**Set problem:**
Starting at the first line of the records below and ending with the line that contains "scientific name: Dicyrtomina ornata", inclusive, rewrite the lines as a Markdown table with the columns Row and Line. Number each line under Row, put the line itself under Line, and leave out any blank lines.
============================================================
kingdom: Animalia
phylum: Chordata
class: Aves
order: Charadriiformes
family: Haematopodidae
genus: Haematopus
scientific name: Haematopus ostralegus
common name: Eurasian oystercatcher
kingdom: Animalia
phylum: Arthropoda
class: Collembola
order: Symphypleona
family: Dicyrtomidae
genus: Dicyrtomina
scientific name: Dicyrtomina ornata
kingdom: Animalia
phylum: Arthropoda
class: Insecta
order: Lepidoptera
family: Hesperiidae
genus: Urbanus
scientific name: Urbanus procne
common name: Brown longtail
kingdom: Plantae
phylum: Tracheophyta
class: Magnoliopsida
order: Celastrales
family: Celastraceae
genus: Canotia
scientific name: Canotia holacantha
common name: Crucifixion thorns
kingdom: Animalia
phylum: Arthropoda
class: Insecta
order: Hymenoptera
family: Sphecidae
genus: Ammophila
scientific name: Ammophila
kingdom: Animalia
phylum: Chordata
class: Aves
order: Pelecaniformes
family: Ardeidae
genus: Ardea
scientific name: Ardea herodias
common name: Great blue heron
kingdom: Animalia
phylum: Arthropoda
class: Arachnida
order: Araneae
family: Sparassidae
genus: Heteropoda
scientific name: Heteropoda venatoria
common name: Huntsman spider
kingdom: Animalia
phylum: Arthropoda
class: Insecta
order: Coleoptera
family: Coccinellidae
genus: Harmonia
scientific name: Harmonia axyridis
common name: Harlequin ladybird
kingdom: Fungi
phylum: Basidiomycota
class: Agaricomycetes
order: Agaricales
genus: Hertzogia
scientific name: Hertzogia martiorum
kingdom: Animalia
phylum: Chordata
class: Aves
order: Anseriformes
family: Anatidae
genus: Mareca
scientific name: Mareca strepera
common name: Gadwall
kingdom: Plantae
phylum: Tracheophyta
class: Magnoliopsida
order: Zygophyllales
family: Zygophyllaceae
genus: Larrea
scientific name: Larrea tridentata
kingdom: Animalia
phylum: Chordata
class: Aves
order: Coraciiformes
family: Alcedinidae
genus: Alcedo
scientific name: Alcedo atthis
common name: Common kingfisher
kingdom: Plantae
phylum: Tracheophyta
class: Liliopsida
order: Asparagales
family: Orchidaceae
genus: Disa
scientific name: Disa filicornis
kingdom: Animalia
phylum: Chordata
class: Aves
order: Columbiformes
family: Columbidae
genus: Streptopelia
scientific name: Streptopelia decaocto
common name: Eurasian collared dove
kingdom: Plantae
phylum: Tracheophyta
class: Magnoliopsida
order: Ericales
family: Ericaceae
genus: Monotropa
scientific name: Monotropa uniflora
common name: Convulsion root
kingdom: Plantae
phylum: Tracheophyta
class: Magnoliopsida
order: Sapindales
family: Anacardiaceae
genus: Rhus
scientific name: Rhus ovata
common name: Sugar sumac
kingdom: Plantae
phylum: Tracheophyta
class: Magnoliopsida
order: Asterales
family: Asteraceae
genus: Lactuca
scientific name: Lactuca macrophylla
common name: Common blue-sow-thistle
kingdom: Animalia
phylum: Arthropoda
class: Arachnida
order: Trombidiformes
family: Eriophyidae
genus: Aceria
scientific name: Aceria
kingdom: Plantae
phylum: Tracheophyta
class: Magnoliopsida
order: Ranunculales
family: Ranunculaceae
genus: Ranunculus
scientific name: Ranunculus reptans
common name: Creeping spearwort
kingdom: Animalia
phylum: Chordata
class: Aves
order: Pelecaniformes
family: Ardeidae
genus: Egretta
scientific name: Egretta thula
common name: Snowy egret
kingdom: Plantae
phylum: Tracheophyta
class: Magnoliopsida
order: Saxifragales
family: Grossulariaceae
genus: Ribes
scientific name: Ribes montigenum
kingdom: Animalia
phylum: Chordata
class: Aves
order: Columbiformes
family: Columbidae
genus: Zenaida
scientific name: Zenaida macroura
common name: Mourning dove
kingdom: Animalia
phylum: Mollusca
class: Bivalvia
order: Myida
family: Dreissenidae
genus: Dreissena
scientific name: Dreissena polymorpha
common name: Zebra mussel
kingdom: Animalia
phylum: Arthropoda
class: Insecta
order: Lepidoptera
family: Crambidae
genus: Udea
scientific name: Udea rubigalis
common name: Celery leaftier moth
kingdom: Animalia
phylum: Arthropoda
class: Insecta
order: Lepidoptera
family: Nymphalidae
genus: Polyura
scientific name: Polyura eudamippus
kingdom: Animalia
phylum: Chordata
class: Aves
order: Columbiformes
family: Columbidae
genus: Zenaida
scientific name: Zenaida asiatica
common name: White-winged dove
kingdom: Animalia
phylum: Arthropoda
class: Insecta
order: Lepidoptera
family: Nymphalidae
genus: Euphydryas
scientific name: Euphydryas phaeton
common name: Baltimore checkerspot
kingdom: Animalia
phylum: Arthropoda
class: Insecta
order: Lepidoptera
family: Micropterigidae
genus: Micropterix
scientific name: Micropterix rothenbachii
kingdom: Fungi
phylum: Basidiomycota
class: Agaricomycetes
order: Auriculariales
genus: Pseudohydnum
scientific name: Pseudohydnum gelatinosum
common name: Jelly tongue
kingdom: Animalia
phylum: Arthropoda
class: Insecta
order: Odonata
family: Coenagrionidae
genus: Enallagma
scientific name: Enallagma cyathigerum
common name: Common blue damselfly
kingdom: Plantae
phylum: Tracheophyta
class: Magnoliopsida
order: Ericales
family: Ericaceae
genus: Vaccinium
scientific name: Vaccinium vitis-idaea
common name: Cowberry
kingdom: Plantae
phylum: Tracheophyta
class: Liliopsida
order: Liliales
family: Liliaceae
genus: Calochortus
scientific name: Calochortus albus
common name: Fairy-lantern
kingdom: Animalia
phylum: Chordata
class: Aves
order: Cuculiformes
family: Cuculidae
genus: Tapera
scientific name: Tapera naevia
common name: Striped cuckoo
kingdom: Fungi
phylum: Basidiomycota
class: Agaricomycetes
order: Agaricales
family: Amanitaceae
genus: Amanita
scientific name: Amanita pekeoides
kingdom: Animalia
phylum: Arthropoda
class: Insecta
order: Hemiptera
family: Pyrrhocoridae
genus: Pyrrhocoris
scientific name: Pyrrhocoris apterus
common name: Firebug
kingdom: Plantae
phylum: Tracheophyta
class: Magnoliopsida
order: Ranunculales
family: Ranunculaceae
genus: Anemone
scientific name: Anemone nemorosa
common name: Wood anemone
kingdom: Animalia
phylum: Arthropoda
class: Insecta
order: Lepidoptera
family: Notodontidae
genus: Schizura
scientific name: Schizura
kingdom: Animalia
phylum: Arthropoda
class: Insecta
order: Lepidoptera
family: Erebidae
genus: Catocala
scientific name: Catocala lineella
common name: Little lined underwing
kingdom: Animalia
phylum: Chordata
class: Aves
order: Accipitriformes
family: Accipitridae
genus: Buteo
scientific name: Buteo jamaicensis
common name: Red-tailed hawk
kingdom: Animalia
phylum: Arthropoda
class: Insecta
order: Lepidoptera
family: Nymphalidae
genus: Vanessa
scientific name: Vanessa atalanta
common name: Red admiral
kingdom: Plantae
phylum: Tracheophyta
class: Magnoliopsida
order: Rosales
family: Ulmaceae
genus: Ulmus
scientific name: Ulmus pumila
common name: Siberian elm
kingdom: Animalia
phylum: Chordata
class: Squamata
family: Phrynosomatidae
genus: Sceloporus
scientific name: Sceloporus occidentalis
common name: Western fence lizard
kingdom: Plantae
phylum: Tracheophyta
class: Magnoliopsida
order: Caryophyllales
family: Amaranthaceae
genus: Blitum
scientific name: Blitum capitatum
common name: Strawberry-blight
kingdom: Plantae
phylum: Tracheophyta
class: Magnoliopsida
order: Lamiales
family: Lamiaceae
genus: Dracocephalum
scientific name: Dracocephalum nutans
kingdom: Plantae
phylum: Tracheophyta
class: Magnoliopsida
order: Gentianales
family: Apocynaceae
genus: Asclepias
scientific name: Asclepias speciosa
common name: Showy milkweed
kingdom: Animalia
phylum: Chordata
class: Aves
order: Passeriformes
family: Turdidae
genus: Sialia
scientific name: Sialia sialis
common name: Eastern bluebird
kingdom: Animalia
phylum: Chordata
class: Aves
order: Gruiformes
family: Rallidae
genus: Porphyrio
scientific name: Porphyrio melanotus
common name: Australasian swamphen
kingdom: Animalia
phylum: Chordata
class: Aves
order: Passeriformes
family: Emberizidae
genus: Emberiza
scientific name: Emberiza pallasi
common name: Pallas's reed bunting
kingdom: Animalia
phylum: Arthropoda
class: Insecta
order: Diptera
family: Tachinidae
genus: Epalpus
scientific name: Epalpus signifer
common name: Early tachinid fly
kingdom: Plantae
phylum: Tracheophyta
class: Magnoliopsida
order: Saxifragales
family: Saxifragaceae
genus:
============================================================
**Full answer:**
| Row | Line |
|---|---|
| 1 | kingdom: Animalia |
| 2 | phylum: Chordata |
| 3 | class: Aves |
| 4 | order: Charadriiformes |
| 5 | family: Haematopodidae |
| 6 | genus: Haematopus |
| 7 | scientific name: Haematopus ostralegus |
| 8 | common name: Eurasian oystercatcher |
| 9 | kingdom: Animalia |
| 10 | phylum: Arthropoda |
| 11 | class: Collembola |
| 12 | order: Symphypleona |
| 13 | family: Dicyrtomidae |
| 14 | genus: Dicyrtomina |
| 15 | scientific name: Dicyrtomina ornata |